O software, chamado de "Starlight", analisou a luz de cada galáxia, separando a contribuição de suas estrelas por "faixa etária". "Se a galáxia tem gás para formar estrelas, ela possui estrelas muito jovens que produzem muita radiação ionizante que aquece o gás", explica Fernandes. A luz de uma galáxia cheia de estrelas jovens é muito diferente da luz de uma estrela com um buraco negro com um disco de gás quente.

"Uma galáxia pode ter estrelas velhas e jovens ao mesmo tempo, como a nossa.

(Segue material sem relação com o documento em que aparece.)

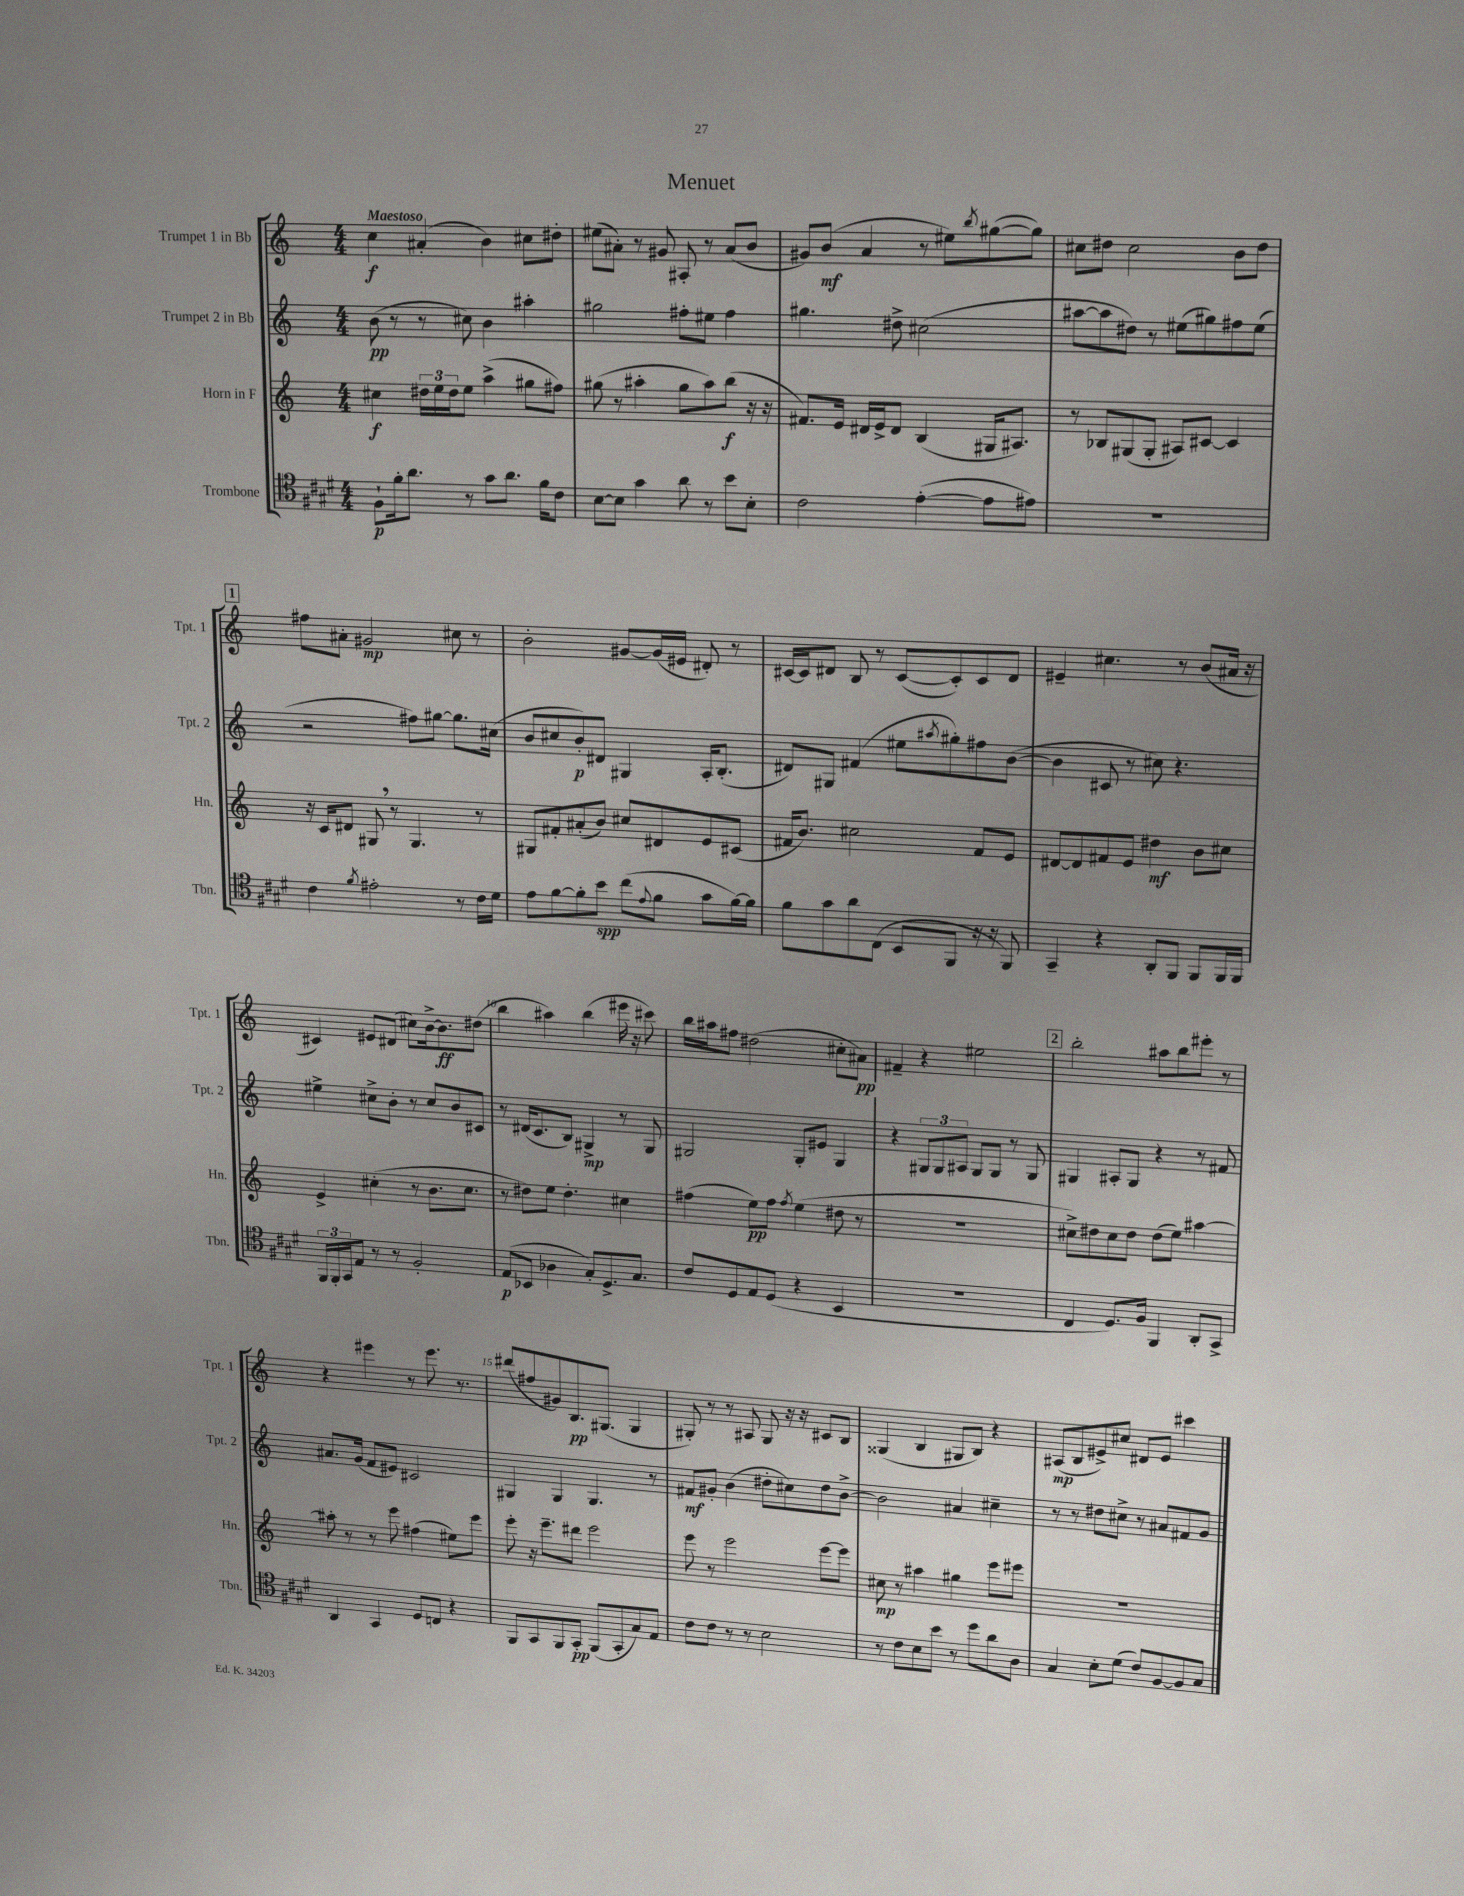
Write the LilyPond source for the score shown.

\header { title = "Menuet" }
<<
\new StaffGroup <<
\new Staff = "s0" \with { instrumentName = "Trumpet 1 in Bb" shortInstrumentName = "Tpt. 1" } {
    \clef treble \key c \major \numericTimeSignature \time 4/4 \tempo "Maestoso"
    c''4\f ais'4-.( b'4) cis''8 dis''8-. |
    eis''8( ais'8-.) r8 gis'8 ais8-. r8 ais'8( b'8 |
    gis'8) b'8\mf( a'4 r8 eis''8) \acciaccatura { b''8 } gis''8~( gis''8) |
    cis''8 dis''8 cis''2 b'8 dis''8 |
    \mark \markup { \box "1" } fis''8 ais'8-. gis'2\mp cis''8 r8 |
    b'2-. gis'8~ gis'16( eis'16 dis'8-.) r8 |
    cis'16~ cis'16 dis'8 b8 r8 cis'8~( cis'8-.) cis'8 dis'8 |
    eis'4-- cis''4. r8 b'8( ais'16 r16 |
    cis'4) eis'8 dis'8( cis''8) b'16~-> b'8.\ff dis''8( |
    b''4 ais''4) b''4( eis'''16 r16 cis'''8) |
    b''16 ais''16 fis''8 dis''2( cis''8-. ais'8\pp) |
    fis'4-- r4 eis''2 |
    \mark \markup { \box "2" } b''2-. ais''8 b''8 eis'''8-. r8 |
    r4 eis'''4 r8 eis'''8. r8. |
    dis'''8( fis''8 gis'8) b8.\pp gis8.( gis4 |
    gis8-.) r8 r8 ais8 gis8 r16 r16 cis'8 b8 |
    gisis4( b4 gis8 b8) r4 |
    ais8\mp( b8 eis'8->) cis''8 dis'8 eis'8 cis'''4 \bar "|." |
}
\new Staff = "s1" \with { instrumentName = "Trumpet 2 in Bb" shortInstrumentName = "Tpt. 2" } {
    \clef treble \key c \major \numericTimeSignature \time 4/4
    b'8\pp( r8 r8 cis''8) b'4 ais''4-. |
    gis''2 fis''8-. eis''8 fis''4 |
    gis''4. dis''8-> cis''2( |
    ais''8~ ais''8 dis''8) r8 eis''8( gis''8) fis''8 eis''8( |
    \mark \markup { \box "1" } r2 fis''8) gis''8~ gis''8. cis''16( |
    b'8 cis''8 b'8-.\p) dis'8 gis4 a16-. b8.-.( |
    dis'8) gis8 fis'4( eis''8 \acciaccatura { ais''8 } gis''8-.) fis''8 b'8~( |
    b'4 cis'8 r8 cis''8) r4. |
    eis''4-> cis''8-> b'8-. r8 cis''8 b'8 cis'8 |
    r8 dis'16( c'8. b8) gis4->\mp r8 gis8 |
    gis2 gis8-. eis'8 gis4 |
    r4 \tuplet 3/2 { gis8 gis8 ais8 } gis8 gis8 r8 gis8 |
    \mark \markup { \box "2" } gis4 ais8-. gis8 r4 r8 fis'8 |
    ais'8. g'16( f'8 eis'8) cis'2 |
    gis4 gis4 gis4. r8 |
    fis'8\mf gis'8-. b'4( dis''8-. cis''8) dis''8 b'8~-> |
    b'2 ais'4 cis''4-- |
    r8 r8 dis''8 cis''8-> r8 ais'8 fis'8 g'8 \bar "|." |
}
\new Staff = "s2" \with { instrumentName = "Horn in F" shortInstrumentName = "Hn." } {
    \clef treble \key c \major \numericTimeSignature \time 4/4
    cis''4\f \tuplet 3/2 { dis''16 e''16 dis''16 } e''8 a''4->( gis''8 fis''8) |
    gis''8( r8 ais''4-. gis''8 ais''8) b''8\f( r16 r16 |
    fis'8.) e'16 dis'16 e'16-> dis'8 b4( gis16 ais8.) |
    r8 bes8 gis8( gis8-. ais8) cis'8~ cis'4 |
    \mark \markup { \box "1" } r16 c'16 dis'8 gis8 \breathe r8 gis4. r8 |
    gis8 fis'8-. ais'8-.( b'8) cis''8 dis'8 e'8 cis'8( |
    fis'16 b'8.) cis''2 fis'8 e'8 |
    dis'8~ dis'8 fis'8 e'8 dis''4\mf b'8 cis''8 |
    e'4-> cis''4-.( r8 b'8. cis''8. |
    r8 dis''8) e''8 dis''4.-. cis''4 |
    fis''4( e''8\pp) fis''8 \acciaccatura { fis''8 } e''4( dis''8 r8 |
    R1 |
    \mark \markup { \box "2" } cis''8->) dis''8 cis''8 dis''8 dis''8( e''8) ais''4~ |
    ais''8-. r8 r8 e'''8 fis''4( eis''8) e'''8 |
    e'''8-. r16 e'''8.-- dis'''8 e'''2 |
    e'''8 r8 e'''2 e'''8~ e'''8 |
    cis''8\mp r8 ais''4 gis''4 e'''8 eis'''8 |
    R1 \bar "|." |
}
\new Staff = "s3" \with { instrumentName = "Trombone" shortInstrumentName = "Tbn." } {
    \clef tenor \key e \major \numericTimeSignature \time 4/4
    fis8-!\p fis'16-. a'8. r8 gis'8 a'8. fis'16 cis'8 |
    b8~ b8 gis'4 a'8 r8 b'8 b8-. |
    cis'2 e'4~-.( e'8 eis'8) |
    R1 |
    \mark \markup { \box "1" } cis'4 \acciaccatura { fis'8 } eis'2-. r8 cis'16 dis'16 |
    e'8 fis'8~ fis'8-. b'8\spp cis''8( \appoggiatura { e'8 } fis'8 gis'8 fis'16~) fis'16 |
    fis'8 gis'8 a'8 cis8( b,8 fis,8 r16 r16 fis,8) |
    gis,4-- r4 a,8-. fis,8 fis,8 fis,16 fis,16 |
    \tuplet 3/2 { fis,16 fis,16-. gis,16 } e8 r8 r8 fis2-. |
    e8\p( bes,8 aes4 gis8-.) dis8.-> gis8. |
    cis'8 dis8 e8 dis8( r4 b,4 |
    R1 |
    \mark \markup { \box "2" } cis4 dis8.) fis16 fis,4 a,8-. gis,8-> |
    a,4 gis,4 dis8 c8 r4 |
    fis,8 gis,8 fis,8 gis,8-.\pp fis,8( gis,8-. gis8) e8 |
    cis'8 cis'8 r8 r8 b2 |
    r8 cis'8 b8 b'8 r8 dis''8 a'8 a8 |
    gis4 b8-. dis'8( cis'8) fis8~ fis8 gis8 \bar "|." |
}
>>
>>
\layout { \context { \Score \override BarNumber.break-visibility = ##(#f #t #t) barNumberVisibility = #(every-nth-bar-number-visible 5) } }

O Sol é uma estrela velha e temos estrelas jovens aqui por perto", explica Fernandes.

De acordo com Fernandes, as estrelas jovens ofuscam o brilho das estrelas velhas, que só podem ser vistas em uma galáxia onde só elas existem.

"O que o grupo do Cid descobriu foi que muitas das Liners são galáxias formadas predominantemente de estrelas velhas", explica Thaisa.

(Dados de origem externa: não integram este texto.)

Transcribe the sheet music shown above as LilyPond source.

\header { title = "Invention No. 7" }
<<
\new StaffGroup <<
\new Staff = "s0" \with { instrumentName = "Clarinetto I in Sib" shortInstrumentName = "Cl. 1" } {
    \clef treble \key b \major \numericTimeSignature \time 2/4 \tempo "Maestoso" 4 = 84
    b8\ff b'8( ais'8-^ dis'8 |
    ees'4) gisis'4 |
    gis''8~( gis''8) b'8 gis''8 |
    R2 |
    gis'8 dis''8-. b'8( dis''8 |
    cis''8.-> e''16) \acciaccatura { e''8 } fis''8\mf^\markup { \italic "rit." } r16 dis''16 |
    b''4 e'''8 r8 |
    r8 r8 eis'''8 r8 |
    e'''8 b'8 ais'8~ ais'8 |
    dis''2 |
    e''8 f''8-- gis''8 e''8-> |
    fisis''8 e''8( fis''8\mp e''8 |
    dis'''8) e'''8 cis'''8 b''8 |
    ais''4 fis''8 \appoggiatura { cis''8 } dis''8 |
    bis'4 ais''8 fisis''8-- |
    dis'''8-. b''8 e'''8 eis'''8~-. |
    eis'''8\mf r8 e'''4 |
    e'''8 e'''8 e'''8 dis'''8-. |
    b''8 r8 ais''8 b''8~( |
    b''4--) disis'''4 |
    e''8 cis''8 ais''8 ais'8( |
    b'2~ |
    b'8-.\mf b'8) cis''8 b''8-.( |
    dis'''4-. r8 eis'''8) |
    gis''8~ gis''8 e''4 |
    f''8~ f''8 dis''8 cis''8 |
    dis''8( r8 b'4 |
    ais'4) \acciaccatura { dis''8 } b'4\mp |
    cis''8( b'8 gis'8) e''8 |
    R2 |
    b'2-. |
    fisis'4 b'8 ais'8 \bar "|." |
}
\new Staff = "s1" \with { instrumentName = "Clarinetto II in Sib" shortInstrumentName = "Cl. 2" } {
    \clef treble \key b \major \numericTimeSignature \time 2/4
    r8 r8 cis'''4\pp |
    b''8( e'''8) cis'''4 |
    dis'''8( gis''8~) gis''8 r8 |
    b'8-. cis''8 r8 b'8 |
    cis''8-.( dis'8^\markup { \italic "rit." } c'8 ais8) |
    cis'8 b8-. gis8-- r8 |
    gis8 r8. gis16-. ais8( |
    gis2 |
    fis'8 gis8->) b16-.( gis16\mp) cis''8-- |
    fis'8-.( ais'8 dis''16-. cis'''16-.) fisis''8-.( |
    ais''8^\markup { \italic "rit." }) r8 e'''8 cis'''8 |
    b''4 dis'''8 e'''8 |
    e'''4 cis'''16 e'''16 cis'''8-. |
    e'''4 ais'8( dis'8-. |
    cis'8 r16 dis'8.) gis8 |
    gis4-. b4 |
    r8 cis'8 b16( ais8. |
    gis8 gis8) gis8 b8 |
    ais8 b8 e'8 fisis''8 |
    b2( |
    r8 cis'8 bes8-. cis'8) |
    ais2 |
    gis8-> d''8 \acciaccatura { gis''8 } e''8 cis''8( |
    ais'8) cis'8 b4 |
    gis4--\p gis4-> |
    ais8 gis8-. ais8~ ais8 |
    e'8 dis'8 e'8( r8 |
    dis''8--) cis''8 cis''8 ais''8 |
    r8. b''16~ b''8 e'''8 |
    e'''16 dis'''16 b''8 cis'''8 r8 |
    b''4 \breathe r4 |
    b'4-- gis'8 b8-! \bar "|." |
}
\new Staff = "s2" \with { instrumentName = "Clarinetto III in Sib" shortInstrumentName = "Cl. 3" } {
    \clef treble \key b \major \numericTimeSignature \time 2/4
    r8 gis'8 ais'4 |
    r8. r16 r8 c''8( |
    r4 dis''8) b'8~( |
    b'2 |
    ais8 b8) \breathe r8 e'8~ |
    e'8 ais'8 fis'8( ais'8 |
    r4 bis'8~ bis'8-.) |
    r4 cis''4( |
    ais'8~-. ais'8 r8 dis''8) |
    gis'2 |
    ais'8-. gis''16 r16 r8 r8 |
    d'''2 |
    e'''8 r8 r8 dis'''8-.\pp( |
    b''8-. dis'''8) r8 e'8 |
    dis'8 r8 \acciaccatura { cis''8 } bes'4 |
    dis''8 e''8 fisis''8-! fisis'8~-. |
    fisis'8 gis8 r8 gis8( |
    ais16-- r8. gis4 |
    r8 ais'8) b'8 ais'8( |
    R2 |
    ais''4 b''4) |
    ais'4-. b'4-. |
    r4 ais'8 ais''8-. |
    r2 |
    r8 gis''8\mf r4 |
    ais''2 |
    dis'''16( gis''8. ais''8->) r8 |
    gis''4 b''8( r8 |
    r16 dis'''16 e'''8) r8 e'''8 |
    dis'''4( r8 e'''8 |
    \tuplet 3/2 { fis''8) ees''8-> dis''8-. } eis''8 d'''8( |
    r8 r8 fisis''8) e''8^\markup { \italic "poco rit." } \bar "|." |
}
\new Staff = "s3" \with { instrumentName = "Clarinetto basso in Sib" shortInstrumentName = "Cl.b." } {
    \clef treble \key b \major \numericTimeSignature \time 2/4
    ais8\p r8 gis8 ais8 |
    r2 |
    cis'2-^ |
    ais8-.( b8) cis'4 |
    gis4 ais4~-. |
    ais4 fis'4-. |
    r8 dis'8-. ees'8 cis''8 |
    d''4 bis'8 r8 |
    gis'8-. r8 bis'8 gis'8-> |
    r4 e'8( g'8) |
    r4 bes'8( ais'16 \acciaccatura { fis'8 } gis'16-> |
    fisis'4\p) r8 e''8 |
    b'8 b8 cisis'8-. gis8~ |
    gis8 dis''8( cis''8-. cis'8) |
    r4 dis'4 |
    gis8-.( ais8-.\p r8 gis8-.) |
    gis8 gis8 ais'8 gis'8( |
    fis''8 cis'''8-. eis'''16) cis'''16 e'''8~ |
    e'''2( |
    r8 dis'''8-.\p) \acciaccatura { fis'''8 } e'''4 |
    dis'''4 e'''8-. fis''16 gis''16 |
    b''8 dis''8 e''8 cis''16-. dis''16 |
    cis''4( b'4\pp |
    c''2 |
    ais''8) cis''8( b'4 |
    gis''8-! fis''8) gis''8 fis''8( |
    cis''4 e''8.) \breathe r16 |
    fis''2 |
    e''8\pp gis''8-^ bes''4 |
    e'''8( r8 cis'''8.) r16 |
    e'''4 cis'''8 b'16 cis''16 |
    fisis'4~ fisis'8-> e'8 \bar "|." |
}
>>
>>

"Nessa população mais velha, há um tipo de estrela que pode dar origem a uma emissão parecida com a que é produzida quando o gás cai dentro do buraco negro do núcleo da galáxia." Isso faz parecer que a galáxia está em plena atividade, já que galáxias jovens e trabalhadoras lançam seu grande estoque de gás para dentro do seu também ativo buraco negro central.

Caso a caso

Apesar de a amostra do SDSS ser enorme se comparada com o conjunto de apenas 50 galáxias que os primeiros estudos sobre o tema analisaram, vale lembrar que o Universo possui algo em torno de 100 bilhões de galáxias.

Fernandes estima que o SDSS não registra pelo menos metade das galáxias "aposentadas", por sua luz ser fraca.

O astrônomo João Steiner, da Universidade de São Paulo, foi um dos primeiros a propor, em 1983, que alguns Liners fossem galáxias aquecidas pelos megaburacos negros em seus centros. Para Steiner a questão não está resolvida e cada caso é um caso. "As Liners não são uma população de galáxias heterogênea"; pode haver diversos fenômenos físicos produzindo essa mesma luz, diz.